Les véritables artistes, que Mirbeau révère déjà, ce sont ceux qui, même s'il leur arrive d'exposer au Salon, poursuivent fièrement leurs œuvres, sans se soucier des cris d'orfraie des uns et des petites ambitions des autres : Pierre Puvis de Chavannes, « le seul à qui la grande peinture soit permise », parce qu'il a « une individualité artistique d'une rare élévation » et « un style magistral » (9 mai 1874) ; Camille Corot, auteur d'« admirables paysages » (7 mai 1874) ; et Édouard Manet, dont la peinture « à la va-te-faire-fiche », mais « juste » et « vivante », jette les bourgeois « dans des rages incommensurables » et leur fait dresser les cheveux sur la tête (28 juin 1874). Certes, dans ses jugements, le critique débutant accorde encore de l’importance à la composition et au dessin, ce qui est symptomatique de ses difficultés d’alors à rompre radicalement avec tous les présupposés de la peinture traditionnelle, et à comprendre et à vraiment apprécier les innovations de ceux que les critiques qualifient d'« intransigeants » et qui, justement, n’exposent pas au Salon. C’est seulement quand il fréquentera Monet, Renoir, Raffaëlli et Pissarro que Mirbeau sera à même de s’initier durablement à leur art. Mais, si son évolution est incontestable, la continuité n’en est pas moins éloquente entre ses premières chroniques et celles de sa maturité : même horreur de l'académisme et de ses pompes, de son léchage et de son « blaireautage », de ses sujets conventionnels et de ses personnages en carton-pâte, en cire ou en chocolat ; même refus des « recettes », qui ne sont que des « éteignoirs » (7 juin 1876) ; même indifférence aux sujets traités ; même primauté de l'émotion, de la subjectivité et de la sensibilité propre de l'artiste, qui importent infiniment plus que l'anecdote ; même méfiance à l'égard des écoles constituées, auxquelles il oppose « les leçons de Madame la Nature » (24 mai 1876) ; et même affirmation de la nécessité, pour l'artiste, de voir la Nature par lui-même, avec ses propres yeux, et non à travers les verres déformants de la sacro-sainte tradition et de l'École, ce qui implique une véritable ascèse. Les futurs grands combats esthétiques que va mener Mirbeau s'inscrivent dans le droit fil des premiers « Salons » de L'Ordre, où il fait ses preuves et ses gammes, où il porte les premiers coups à un système artistique encore très puissant et où il s'échine déjà à promouvoir des talents inconnus. P. M.
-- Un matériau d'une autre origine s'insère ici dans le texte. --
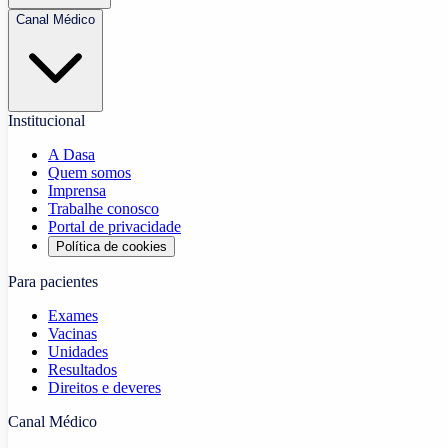
Canal Médico
Institucional
A Dasa
Quem somos
Imprensa
Trabalhe conosco
Portal de privacidade
Política de cookies
Para pacientes
Exames
Vacinas
Unidades
Resultados
Direitos e deveres
Canal Médico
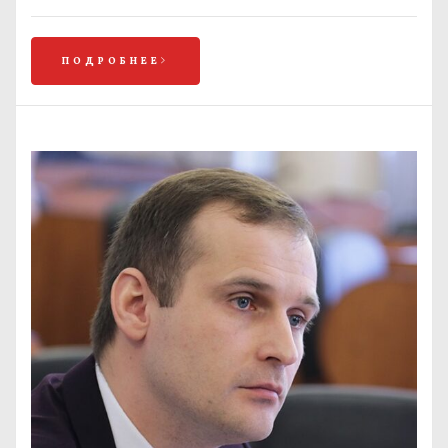
ПОДРОБНЕЕ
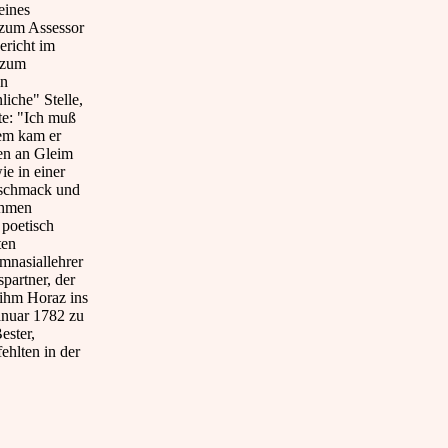
eines
, zum Assessor
ericht im
 zum
en
liche" Stelle,
te: "Ich muß
dem kam er
fen an Gleim
e in einer
eschmack und
ehmen
 poetisch
ten
mnasiallehrer
partner, der
t ihm Horaz ins
anuar 1782 zu
ester,
ehlten in der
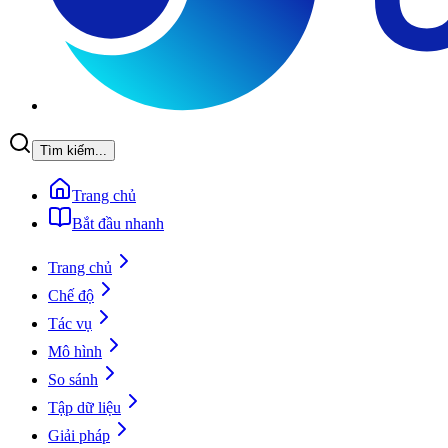
Tìm kiếm...
Trang chủ
Bắt đầu nhanh
Trang chủ
Chế độ
Tác vụ
Mô hình
So sánh
Tập dữ liệu
Giải pháp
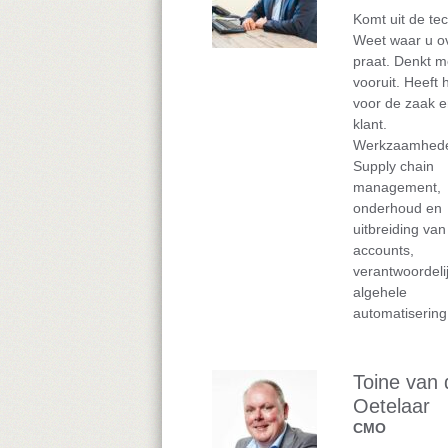
Komt uit de tec
Weet waar u o
praat. Denkt 
vooruit. Heeft 
voor de zaak e
klant.
Werkzaamhed
Supply chain
management,
onderhoud en
uitbreiding van
accounts,
verantwoordeli
algehele
automatisering
Toine van
Oetelaar
CMO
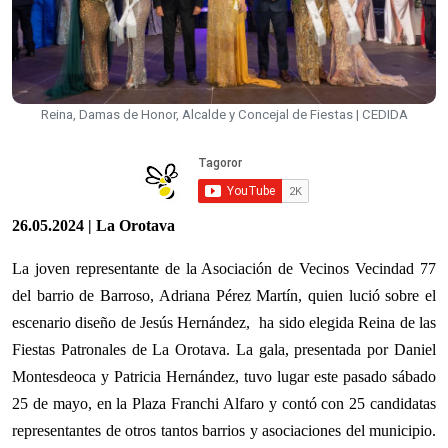
Reina, Damas de Honor, Alcalde y Concejal de Fiestas | CEDIDA
26.05.2024 | La Orotava
La joven representante de la Asociación de Vecinos Vecindad 77
del barrio de Barroso, Adriana Pérez Martín, quien lució sobre el
escenario diseño de Jesús Hernández, ha sido elegida Reina de las
Fiestas Patronales de La Orotava. La gala, presentada por Daniel
Montesdeoca y Patricia Hernández, tuvo lugar este pasado sábado
25 de mayo, en la Plaza Franchi Alfaro y contó con 25 candidatas
representantes de otros tantos barrios y asociaciones del municipio.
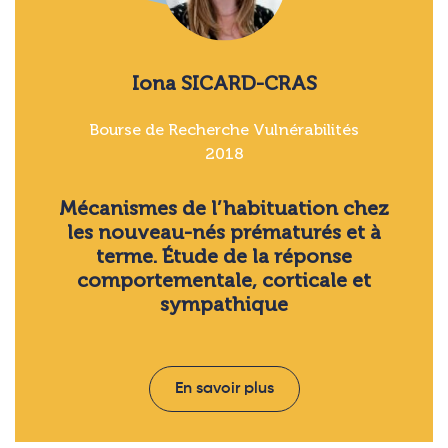
Iona SICARD-CRAS
Bourse de Recherche Vulnérabilités
2018
Mécanismes de l’habituation chez
les nouveau-nés prématurés et à
terme. Étude de la réponse
comportementale, corticale et
sympathique
En savoir plus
Bibliographie : Claude Herzfeld, Octave Mirbeau – Aspects de la vie et de l’œuvre, L’Harmattan, 2008, pp. 244-256 ; Christian Limousin, « Octave Mirbeau, critique d’art “nègre” », Cahiers Octave Mirbeau, n° 3, 1996, pp. 95-109 ; Pierre Michel, « Les débuts d’un justicier », préface des Premières chroniques esthétiques, Presses de l’Université d’Angers, 1996, pp. 5-17.